Вымороженный коксом мозг жил своей отдельной и радостной жизнью. Пепе скалился, и кажется ничего не волок по занимательной папиной теме. Хулио ругнул про себя дурака, но задуматься о генетической предрасположенности к кретинизму в голову не пришло. Поэтому он взял себя в руки и вторично донёс до обсоса в чём пафос жизни.
-- Понял?
-- Понял. А в кого надо целить?
-- Вот дерьмо-то!-- Эспиноза начал по настоящему злиться, — Да какая тебе хрен разница?! Окно откроется, за столом сидит чёрт, в глазу – лупа. Вот в него и зарядишь, а думать тебе не надо, за тебя я думаю. Ферштейн?!
Пепе согласно кивнул. Не так всё и сложно. Окно-чувак-лупа. Бах! И он станет Педро Хулио Эспинозой, крутым парнем, и все дела…

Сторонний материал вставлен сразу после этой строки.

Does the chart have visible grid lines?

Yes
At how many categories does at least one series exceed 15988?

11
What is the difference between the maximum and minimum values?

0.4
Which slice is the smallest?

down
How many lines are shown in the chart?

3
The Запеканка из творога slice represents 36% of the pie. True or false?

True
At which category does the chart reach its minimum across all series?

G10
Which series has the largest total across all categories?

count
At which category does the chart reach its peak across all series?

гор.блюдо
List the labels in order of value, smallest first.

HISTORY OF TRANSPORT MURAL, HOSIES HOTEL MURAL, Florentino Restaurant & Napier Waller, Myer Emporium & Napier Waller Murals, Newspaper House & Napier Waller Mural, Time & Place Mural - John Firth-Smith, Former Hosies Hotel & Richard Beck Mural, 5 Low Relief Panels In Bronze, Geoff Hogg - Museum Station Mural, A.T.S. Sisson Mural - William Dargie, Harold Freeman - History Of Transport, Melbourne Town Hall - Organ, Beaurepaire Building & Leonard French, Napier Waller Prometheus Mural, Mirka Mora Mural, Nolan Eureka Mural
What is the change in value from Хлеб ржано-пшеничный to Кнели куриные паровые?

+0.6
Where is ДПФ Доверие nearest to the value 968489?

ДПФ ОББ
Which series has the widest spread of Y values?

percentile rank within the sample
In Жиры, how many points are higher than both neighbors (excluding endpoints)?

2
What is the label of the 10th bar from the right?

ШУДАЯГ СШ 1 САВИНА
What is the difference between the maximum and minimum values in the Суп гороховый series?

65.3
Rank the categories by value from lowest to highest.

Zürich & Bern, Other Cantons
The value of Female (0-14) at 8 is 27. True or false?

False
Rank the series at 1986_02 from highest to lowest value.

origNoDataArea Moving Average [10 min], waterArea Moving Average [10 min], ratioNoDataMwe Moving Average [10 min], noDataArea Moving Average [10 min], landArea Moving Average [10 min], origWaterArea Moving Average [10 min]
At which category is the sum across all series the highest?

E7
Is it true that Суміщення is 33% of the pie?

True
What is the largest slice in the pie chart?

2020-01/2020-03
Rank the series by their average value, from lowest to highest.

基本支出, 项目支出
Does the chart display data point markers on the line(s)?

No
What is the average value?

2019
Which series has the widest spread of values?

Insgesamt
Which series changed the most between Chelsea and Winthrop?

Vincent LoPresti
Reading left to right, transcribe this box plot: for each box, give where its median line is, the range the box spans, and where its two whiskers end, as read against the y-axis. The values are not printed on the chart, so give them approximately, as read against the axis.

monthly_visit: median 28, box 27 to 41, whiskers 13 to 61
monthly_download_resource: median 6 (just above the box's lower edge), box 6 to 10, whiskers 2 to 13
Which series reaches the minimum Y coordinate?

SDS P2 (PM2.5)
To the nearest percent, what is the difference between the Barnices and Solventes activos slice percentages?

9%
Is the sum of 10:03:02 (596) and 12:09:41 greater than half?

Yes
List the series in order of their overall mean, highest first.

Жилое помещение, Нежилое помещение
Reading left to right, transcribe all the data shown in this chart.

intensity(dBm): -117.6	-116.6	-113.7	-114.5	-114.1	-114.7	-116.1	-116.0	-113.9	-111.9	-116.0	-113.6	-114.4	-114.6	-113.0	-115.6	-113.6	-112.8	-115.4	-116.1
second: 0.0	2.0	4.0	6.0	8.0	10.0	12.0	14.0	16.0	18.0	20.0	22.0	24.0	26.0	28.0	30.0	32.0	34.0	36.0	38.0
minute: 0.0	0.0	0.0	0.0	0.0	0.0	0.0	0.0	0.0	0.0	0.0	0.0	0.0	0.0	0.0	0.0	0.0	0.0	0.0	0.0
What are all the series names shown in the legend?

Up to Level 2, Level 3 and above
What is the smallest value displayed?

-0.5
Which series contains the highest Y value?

Старый лис Бен-Лазар действительно страдал нетерпимостью к табачному дыму. А ещё — к наглецам. И особенно – к распущенным идиотам вроде суринамского засранца Хулио Эспинозы, важно пыхающего тошнотворной сигарой. Грязны скот в блестючем клифте решил напарить его, собаку съевшего на теме с камнями! Ну не болван ли?! Животное… И если Бен-Лазар съел собаку на добровольных началах, то это чучело пустят на кошачий корм против воли…
-- Эспиноза, ты просто кретин, — Лазар поднял голову, снял лупу, встал, — Брось свою дудку, сядь, будь любезен, надень эту вещь, и взгляни в кучку дерьма, которую ты приволок… А потом расскажешь мне, что увидел.
Эспиноза послушно сунул в глаз лупу, сел, уставился. Он как никто другой был в курсах происхождения стёклышек, и теперь лихорадочно соображал, как выруливать из реальной заблуды. Честно говоря, он уже за стол сел помертвевший, а уж когда в скрипнувший ставень ворвался квант горячего света – окончательно умер. Странным образом пуля вошла точно в искусственный глаз, отчего мир вспыхнул в мозгу россыпью звёзд, стекляшек, алмазов – и навечно пропал для Хулио Эспинозы.
Пепе ван Лёвенгук сделал всё правильно.

О причине технической накладки знает лишь Вседержитель.